[[ Given records open ]]
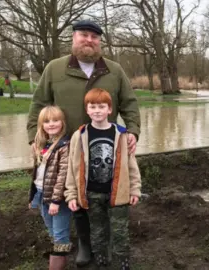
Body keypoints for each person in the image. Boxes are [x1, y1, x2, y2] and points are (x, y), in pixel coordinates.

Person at [26, 20, 141, 266]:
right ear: (74, 38)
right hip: (67, 147)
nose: (89, 40)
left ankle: (107, 243)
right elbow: (38, 105)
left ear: (100, 41)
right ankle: (85, 246)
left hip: (105, 145)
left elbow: (129, 103)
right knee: (77, 194)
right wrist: (32, 138)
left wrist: (132, 131)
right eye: (84, 35)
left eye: (94, 37)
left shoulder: (114, 70)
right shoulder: (55, 69)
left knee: (105, 192)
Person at [64, 88, 141, 269]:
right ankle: (102, 261)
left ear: (109, 109)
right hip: (91, 194)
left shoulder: (121, 134)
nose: (97, 110)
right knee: (98, 231)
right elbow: (72, 167)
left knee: (120, 230)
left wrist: (135, 188)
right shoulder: (80, 135)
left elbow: (131, 164)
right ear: (87, 110)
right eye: (93, 106)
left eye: (101, 106)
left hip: (118, 194)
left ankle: (123, 262)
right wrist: (71, 194)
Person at [28, 106, 72, 270]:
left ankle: (56, 263)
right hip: (42, 193)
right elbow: (37, 175)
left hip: (57, 198)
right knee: (52, 231)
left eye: (55, 120)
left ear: (62, 123)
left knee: (60, 234)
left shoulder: (64, 145)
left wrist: (56, 200)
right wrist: (33, 196)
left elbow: (62, 176)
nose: (51, 124)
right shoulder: (42, 145)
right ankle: (61, 255)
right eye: (47, 121)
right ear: (41, 124)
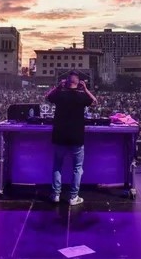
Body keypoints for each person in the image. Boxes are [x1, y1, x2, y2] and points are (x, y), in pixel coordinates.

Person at [45, 71, 97, 206]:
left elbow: (47, 97)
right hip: (76, 136)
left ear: (66, 81)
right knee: (77, 168)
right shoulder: (81, 95)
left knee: (57, 165)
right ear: (78, 82)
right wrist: (85, 89)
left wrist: (58, 87)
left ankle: (56, 194)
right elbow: (95, 101)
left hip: (60, 135)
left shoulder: (60, 94)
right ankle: (73, 197)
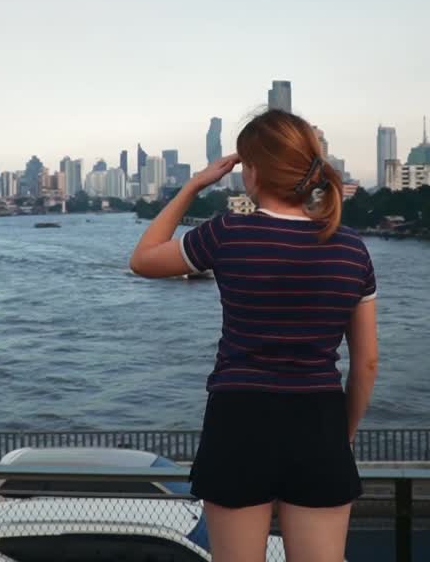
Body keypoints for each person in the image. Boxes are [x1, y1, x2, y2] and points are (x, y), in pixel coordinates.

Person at [130, 110, 379, 562]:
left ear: (253, 171)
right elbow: (366, 364)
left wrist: (192, 185)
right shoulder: (350, 249)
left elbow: (143, 259)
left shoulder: (228, 233)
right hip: (319, 418)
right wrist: (341, 434)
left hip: (239, 418)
[[ Given records closed ]]
→ **Exercise**:
Across all the entries above, how many lines have the word "shoulder" in them? Only the number, please.

→ **Answer space**:
10